Request A: Reproduce part of the robber language post word for word. Begin at the words "Software Engineer at" and stop after "popular in Sweden.".
Request B: According to the robber language post, who is said to have invented robber language?
Request C: Shorten the paragraph of the robber language post that begins "Robber language is a spoken code", keeping its main facts.

Document passage:
+++
Robber language generator

September 27, 2020 · 11 min read

Software Engineer at Frilans Finans

Robber language (Swedish: rövarspråket) is said to have been invented by Sture Lindgren — husband of the author Astrid Lindgren — when he played with his friends as a child. Astrid Lindgren's books about Kalle Blomkvist made the language popular in Sweden.

Robber language is a spoken code where every consonant is replaced by the consonant + "o" + the consonant again. From that simple rule, building a robber language generator should be dead easy. When it comes to written robber language, however, there are a few more aspects to consider. So this post is really about a written robber language generator.

note

Robber language was designed for Swedish and doesn't translate cleanly to English. Swedish has a clean consonant/vowel split — the letter "y" is a vowel, and "x" is always pronounced "ks" — which is what makes the rule "consonant + o + consonant" work consistently. English is messier: "y" flips between consonant and vowel ("yes" vs "happy"), "x" can sound like "ks" ("ax") or "z" ("xylophone"), and digraphs like "sh", "ch" and "th" represent single sounds that the letter-by-letter rule splits apart.

Spoken English actually works fine if you treat a consonant as a consonant sound rather than a letter — "ship" then becomes one consonant sound + vowel + consonant sound, not s-h-i-p. By sound, "ship" translates to "shoshipop"; a letter-by-letter generator would instead spit out "soshohipop", which doesn't match how the word is pronounced. Doing it by sound puts the burden on the speaker to do the phonetic analysis on the fly, and writing a generator for it would mean shipping a pronunciation dictionary or grapheme-to-phoneme model rather than the simple letter-by-letter substitution this post is about. So the Swedish examples are the ones that actually sound right when spoken — though even Swedish isn't perfectly clean: digraphs like "sj", "sch" and "tj" are single sounds that the letter-by-letter rule splits apart, just accepted by convention rather than worked around.

TL;DR

The simple spoken rule (consonant + "o" + consonant) needs a few additions to work in writing — mainly handling "x" and uppercase.
This post walks through two strategies for building a generator in JavaScript: looping over the consonants, and looping over the text to translate.
A regex with a callback can collapse the whole thing into two lines, shown as the final alternative.

Try the finished robber language generator here:

Text to translate

Rorövovarorsospoproråkoketot

The robber language model

The most basic description of robber language could be:

After every consonant, the letter "o" and the same consonant are added.

So "hej" (Swedish for "hi") becomes "hohejoj" and "rövarspråket" becomes "rorövovarorsospoproråkoketot". This simple rule is enough for spoken language. For written language, however, some additional rules are needed. How does it work with uppercase and lowercase in writing? Based on the description above, the same consonant should be written again. Does that mean "Hej" becomes "HoHejoj"? I assume uppercase and lowercase rules should work the same as in regular writing — no uppercase in the middle of words. So "Hej" should become "Hohejoj".
+++
Given data:
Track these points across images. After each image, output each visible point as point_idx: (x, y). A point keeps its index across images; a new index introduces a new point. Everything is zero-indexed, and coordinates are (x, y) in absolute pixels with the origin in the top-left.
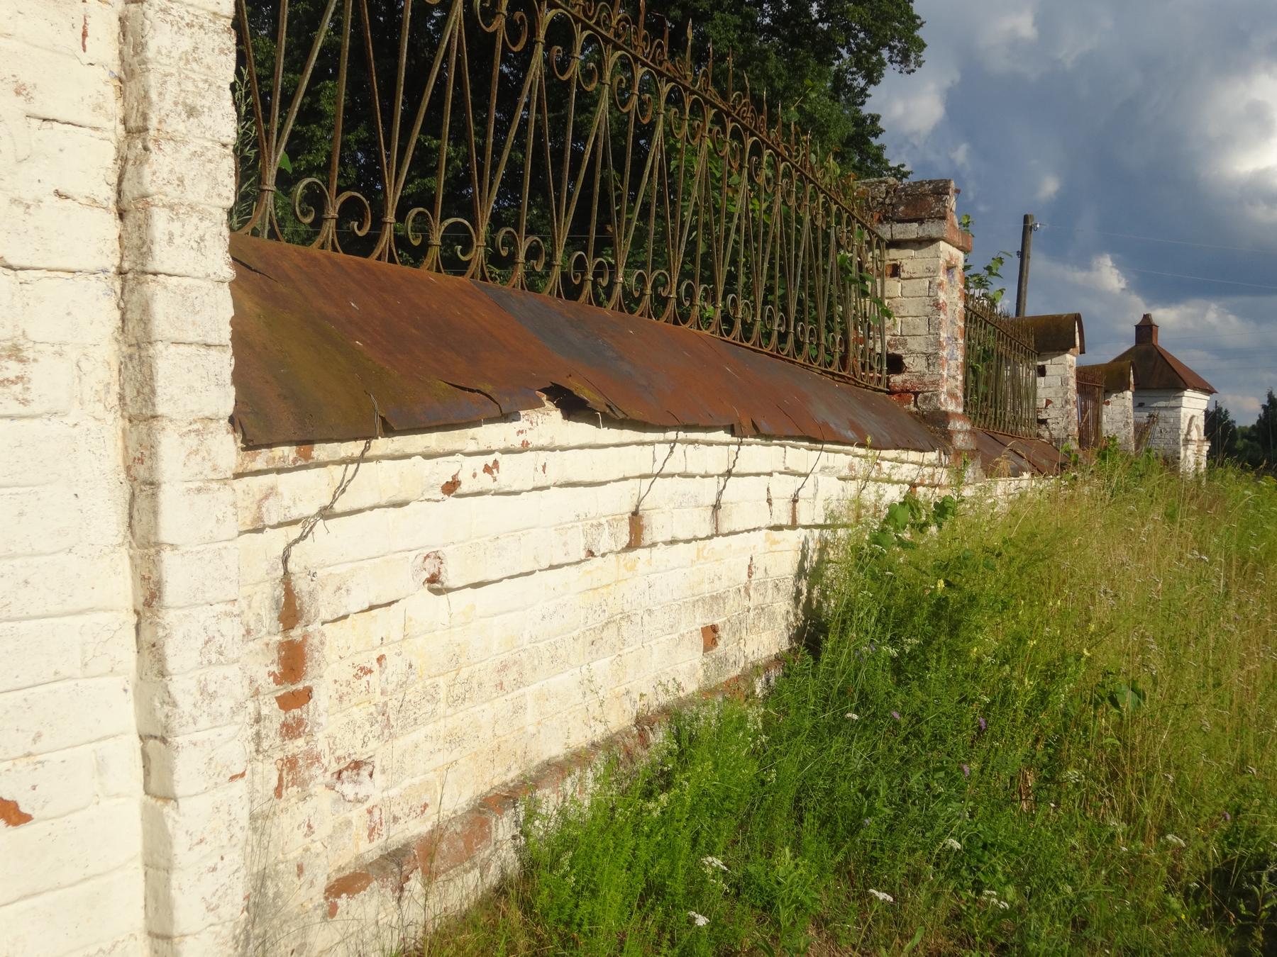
+++
Worked answer A:
Software Engineer at Frilans Finans

Robber language (Swedish: rövarspråket) is said to have been invented by Sture Lindgren — husband of the author Astrid Lindgren — when he played with his friends as a child. Astrid Lindgren's books about Kalle Blomkvist made the language popular in Sweden.

Worked answer B: Sture Lindgren, the husband of the author Astrid Lindgren.

Worked answer C: Robber language is a spoken code that replaces each consonant with the consonant, an "o", and the consonant again. That simple rule should make a generator easy. Written robber language raises a few extra issues, so the post is about a generator for the written form.